Bag of potato crisps

In the world of social science, anthropology, sociology and the like, there are plenty of theories to go around. The spectrum reflects the progress of academia and intellect through the ages as well as trends of the times. Some are now considered out of date, perhaps because they have been disproven or are simply out of fashion. Some are considered more accurate or applicable than others. There are few if any theories in the social sciences considered perfect. All have exceptions. However, this field thrives on shades of gray. It should be expected that its theories will not be in black and white.

Some fail to see the value in using theory. What is the point when they all have a limited scope and are riddled with exceptions?
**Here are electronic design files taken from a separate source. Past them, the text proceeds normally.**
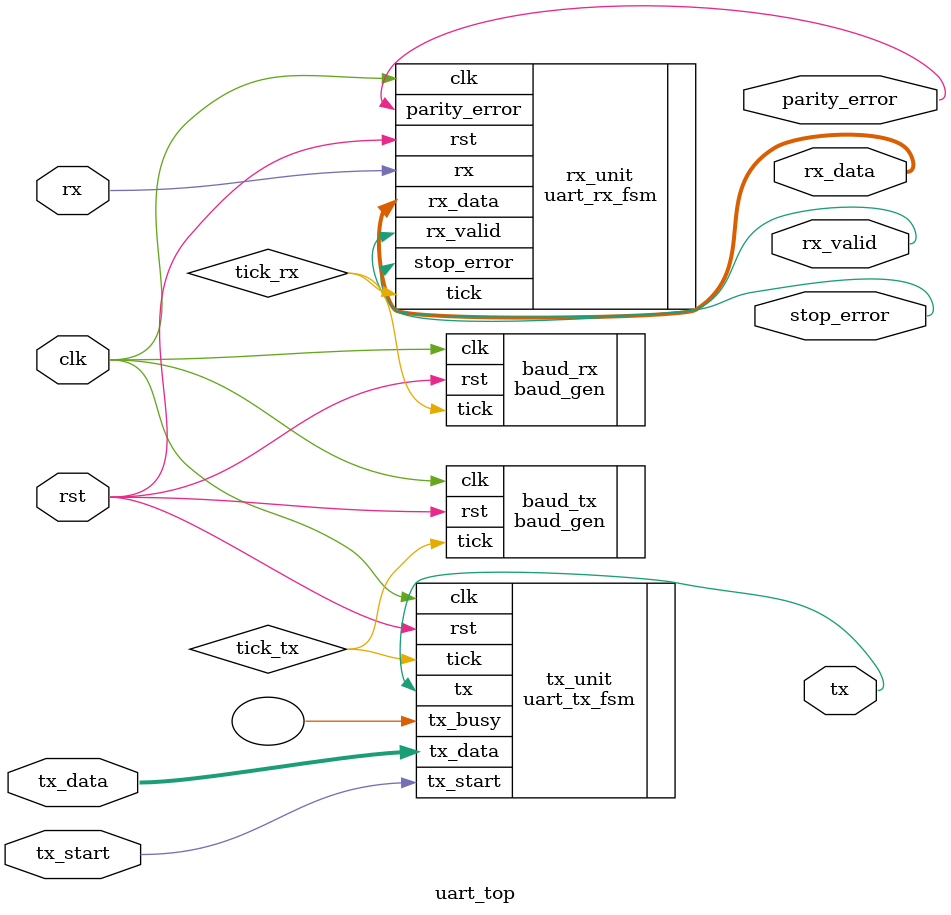
<source format=v>
module uart_top #(
    parameter CLK_FREQ = 50000000,
    parameter BAUD_RATE = 9600
)(
    input  wire       clk,
    input  wire       rst,
    input  wire       tx_start,
    input  wire [7:0] tx_data,
    output wire       tx,
    input  wire       rx,
    output wire [7:0] rx_data,
    output wire       rx_valid,
    output wire       parity_error,
    output wire       stop_error
);

wire tick_tx, tick_rx;

  // Shared Baud Generator: tick for TX and RX
  baud_gen #(.BAUD_RATE(BAUD_RATE), .CLK_FREQ(50000000), .OVERSAMPLE(1)) baud_tx (
             .clk(clk), .rst(rst), .tick(tick_tx)
           );

  baud_gen #(.BAUD_RATE(BAUD_RATE), .CLK_FREQ(50000000), .OVERSAMPLE(16)) baud_rx (
             .clk(clk), .rst(rst), .tick(tick_rx)
           );

  uart_tx_fsm tx_unit (
                .clk(clk), .rst(rst),
                .tick(tick_tx),
                .tx_start(tx_start),
                .tx_data(tx_data),
                .tx(tx),
                .tx_busy()
              );

  uart_rx_fsm rx_unit (
                .clk(clk), .rst(rst),
                .tick(tick_rx),
                .rx(rx),
                .rx_data(rx_data),
                .rx_valid(rx_valid),
                .parity_error(parity_error),
                .stop_error(stop_error)
              );
endmodule

</source>
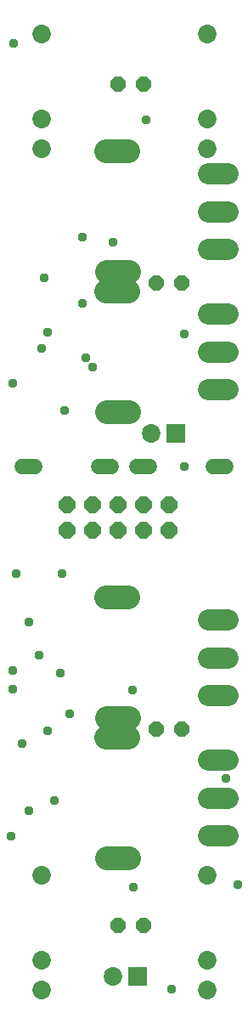
<source format=gbs>
G04 EAGLE Gerber RS-274X export*
G75*
%MOMM*%
%FSLAX34Y34*%
%LPD*%
%INBottom Solder Mask*%
%IPPOS*%
%AMOC8*
5,1,8,0,0,1.08239X$1,22.5*%
G01*
%ADD10C,2.387600*%
%ADD11C,2.153200*%
%ADD12R,1.854200X1.854200*%
%ADD13C,1.854200*%
%ADD14C,1.524000*%
%ADD15P,1.649562X8X202.500000*%
%ADD16P,1.649562X8X22.500000*%
%ADD17P,1.759533X8X202.500000*%
%ADD18C,1.853200*%
%ADD19C,0.959600*%


D10*
X137414Y720352D02*
X115570Y720352D01*
X116078Y600194D02*
X137922Y600194D01*
D11*
X217250Y660400D02*
X236750Y660400D01*
X236750Y622900D02*
X217250Y622900D01*
X217250Y697900D02*
X236750Y697900D01*
D10*
X137414Y275852D02*
X115570Y275852D01*
X116078Y155694D02*
X137922Y155694D01*
D11*
X217250Y215900D02*
X236750Y215900D01*
X236750Y178400D02*
X217250Y178400D01*
X217250Y253400D02*
X236750Y253400D01*
D12*
X147120Y38100D03*
D13*
X122120Y38100D03*
D12*
X185220Y579120D03*
D13*
X160220Y579120D03*
D14*
X221996Y546100D02*
X235204Y546100D01*
X159004Y546100D02*
X145796Y546100D01*
X120904Y546100D02*
X107696Y546100D01*
X44704Y546100D02*
X31496Y546100D01*
D15*
X152400Y927100D03*
X127000Y927100D03*
D16*
X127000Y88900D03*
X152400Y88900D03*
D10*
X137414Y860052D02*
X115570Y860052D01*
X116078Y739894D02*
X137922Y739894D01*
D11*
X217250Y800100D02*
X236750Y800100D01*
X236750Y762600D02*
X217250Y762600D01*
X217250Y837600D02*
X236750Y837600D01*
D10*
X137414Y415552D02*
X115570Y415552D01*
X116078Y295394D02*
X137922Y295394D01*
D11*
X217250Y355600D02*
X236750Y355600D01*
X236750Y318100D02*
X217250Y318100D01*
X217250Y393100D02*
X236750Y393100D01*
D17*
X177800Y482600D03*
X177800Y508000D03*
X152400Y482600D03*
X152400Y508000D03*
X127000Y482600D03*
X127000Y508000D03*
X101600Y482600D03*
X101600Y508000D03*
X76200Y482600D03*
X76200Y508000D03*
D15*
X190500Y728980D03*
X165100Y728980D03*
D16*
X165100Y284480D03*
X190500Y284480D03*
D18*
X215900Y977100D03*
X215900Y892100D03*
X215900Y862100D03*
X215900Y138900D03*
X215900Y53900D03*
X215900Y23900D03*
X50800Y138900D03*
X50800Y53900D03*
X50800Y23900D03*
X50800Y977100D03*
X50800Y892100D03*
X50800Y862100D03*
D19*
X48260Y358140D03*
X25400Y439420D03*
X71120Y439420D03*
X78740Y299720D03*
X20320Y177800D03*
X142240Y127000D03*
X180340Y25400D03*
X193040Y546100D03*
X193040Y678180D03*
X121920Y769620D03*
X154940Y891540D03*
X22860Y967740D03*
X73660Y601980D03*
X92075Y708025D03*
X92075Y774700D03*
X95250Y654050D03*
X53975Y733425D03*
X22225Y323850D03*
X22225Y342900D03*
X38100Y203200D03*
X57150Y282575D03*
X57150Y679450D03*
X38100Y390525D03*
X22225Y628650D03*
X101600Y644525D03*
X31750Y269875D03*
X63500Y212725D03*
X234950Y234950D03*
X141605Y323215D03*
X50800Y663575D03*
X69850Y339725D03*
X246380Y129540D03*
M02*

</source>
The suggested alternative is to simply preform studies without applying any theory to methodology or analysis. Instead, studies become detailed accounts of specific phenomena. I don’t see a problem with this. However, theories provide the opportunity to put findings and new ideas into a larger framework. This allows the researcher to make comparisons and connections, creating a more complete understanding of the phenomena and the world it is situated in.

The largest issue concerning theory is that there is a tendency to apply a theory to every situation or phenomena one comes across. We build theories up in our minds to be grand, over-arching answers. When the truth is, the world is too diverse for any such thing. If a theory cannot answer all, then it is discarded and then the next one is tried, then the next one, then the next… until we decide theories are pointless altogether. As Marvin Harris puts it, “Explanations of lifestyles are like potatoes chips. People insist on eating them until the whole bag is gone” (pg. vi). Instead we need to recognize and accept the limits of theories while taking advantage of the focused yet wider scope and fresh perspectives theories can provide.

Harris, Marvin. Cows, Pigs, Wars and Witches: The riddles of culture. New York: Random House, 1978.